--- Task to carry out ---
Copy the items below word for word, starting at the line with "Kitap Tanıtımı – „Askıda" and ending with the line with "שעונים נוספים", both of those lines included. Don't put the pictures in your answer.

*** Data for the task Section Begins ***

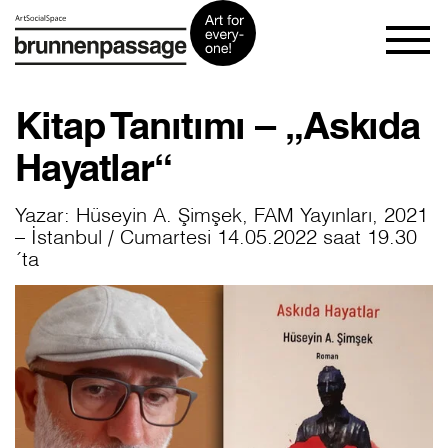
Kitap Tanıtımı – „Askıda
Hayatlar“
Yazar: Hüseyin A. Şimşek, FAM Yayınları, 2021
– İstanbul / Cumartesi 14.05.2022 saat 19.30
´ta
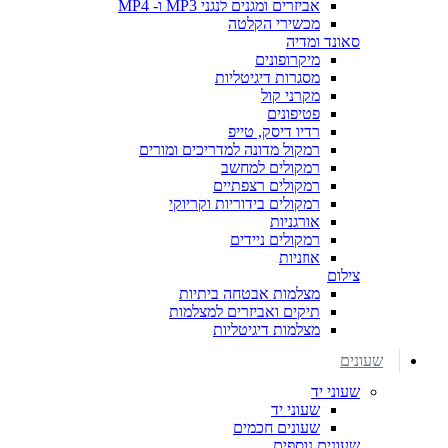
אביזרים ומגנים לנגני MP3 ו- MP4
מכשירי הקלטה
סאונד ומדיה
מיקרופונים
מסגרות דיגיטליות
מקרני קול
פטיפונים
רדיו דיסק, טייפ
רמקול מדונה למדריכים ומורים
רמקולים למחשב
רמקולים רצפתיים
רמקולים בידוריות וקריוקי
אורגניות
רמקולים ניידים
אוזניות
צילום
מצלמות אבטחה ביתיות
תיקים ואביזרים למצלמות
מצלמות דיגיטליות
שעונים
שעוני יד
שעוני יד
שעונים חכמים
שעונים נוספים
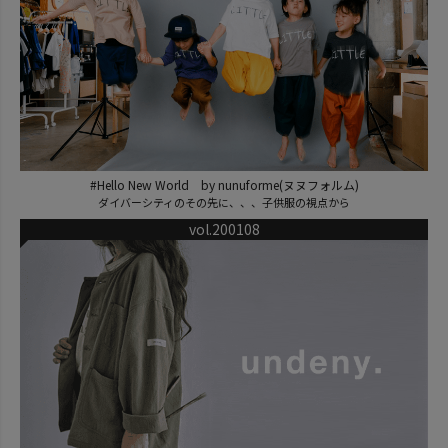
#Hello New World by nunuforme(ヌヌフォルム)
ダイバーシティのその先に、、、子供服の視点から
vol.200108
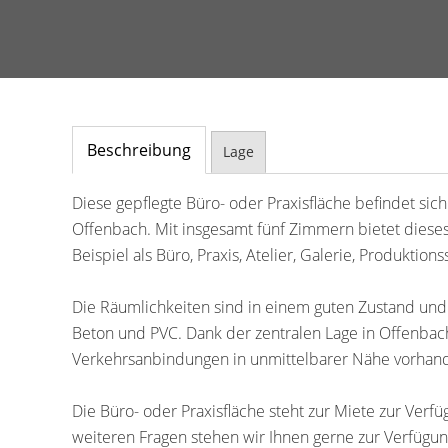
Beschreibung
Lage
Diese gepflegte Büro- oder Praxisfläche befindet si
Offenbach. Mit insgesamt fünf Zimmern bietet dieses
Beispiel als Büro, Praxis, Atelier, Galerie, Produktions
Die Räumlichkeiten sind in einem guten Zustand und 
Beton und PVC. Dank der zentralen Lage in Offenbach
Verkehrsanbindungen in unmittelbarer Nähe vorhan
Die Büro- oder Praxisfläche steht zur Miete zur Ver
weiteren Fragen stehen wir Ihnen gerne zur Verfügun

*** Data for the task Section Ends ***
*** Data for the task Section Begins ***

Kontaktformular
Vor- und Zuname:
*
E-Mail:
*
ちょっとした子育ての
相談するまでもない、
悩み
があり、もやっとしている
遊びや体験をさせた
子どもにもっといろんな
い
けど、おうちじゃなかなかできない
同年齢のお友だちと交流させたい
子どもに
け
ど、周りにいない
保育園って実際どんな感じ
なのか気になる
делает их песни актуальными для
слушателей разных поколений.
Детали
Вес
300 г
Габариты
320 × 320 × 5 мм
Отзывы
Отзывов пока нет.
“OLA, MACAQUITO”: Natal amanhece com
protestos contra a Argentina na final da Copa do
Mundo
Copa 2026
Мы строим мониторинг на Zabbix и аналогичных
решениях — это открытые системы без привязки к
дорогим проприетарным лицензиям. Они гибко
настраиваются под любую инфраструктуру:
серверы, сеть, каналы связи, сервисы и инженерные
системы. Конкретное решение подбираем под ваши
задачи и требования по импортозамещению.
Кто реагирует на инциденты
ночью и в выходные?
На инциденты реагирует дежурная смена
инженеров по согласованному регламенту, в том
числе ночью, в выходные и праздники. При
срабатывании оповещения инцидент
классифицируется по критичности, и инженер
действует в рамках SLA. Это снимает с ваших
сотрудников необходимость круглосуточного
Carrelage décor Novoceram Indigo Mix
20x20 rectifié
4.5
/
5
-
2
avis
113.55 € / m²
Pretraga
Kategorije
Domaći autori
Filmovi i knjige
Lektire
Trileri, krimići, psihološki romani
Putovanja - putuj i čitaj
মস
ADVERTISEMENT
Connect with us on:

*** Data for the task Section Ends ***

--- Result ---
Kitap Tanıtımı – „Askıda
Hayatlar“
Yazar: Hüseyin A. Şimşek, FAM Yayınları, 2021
– İstanbul / Cumartesi 14.05.2022 saat 19.30
´ta
אביזרים ומגנים לנגני MP3 ו- MP4
מכשירי הקלטה
סאונד ומדיה
מיקרופונים
מסגרות דיגיטליות
מקרני קול
פטיפונים
רדיו דיסק, טייפ
רמקול מדונה למדריכים ומורים
רמקולים למחשב
רמקולים רצפתיים
רמקולים בידוריות וקריוקי
אורגניות
רמקולים ניידים
אוזניות
צילום
מצלמות אבטחה ביתיות
תיקים ואביזרים למצלמות
מצלמות דיגיטליות
שעונים
שעוני יד
שעוני יד
שעונים חכמים
שעונים נוספים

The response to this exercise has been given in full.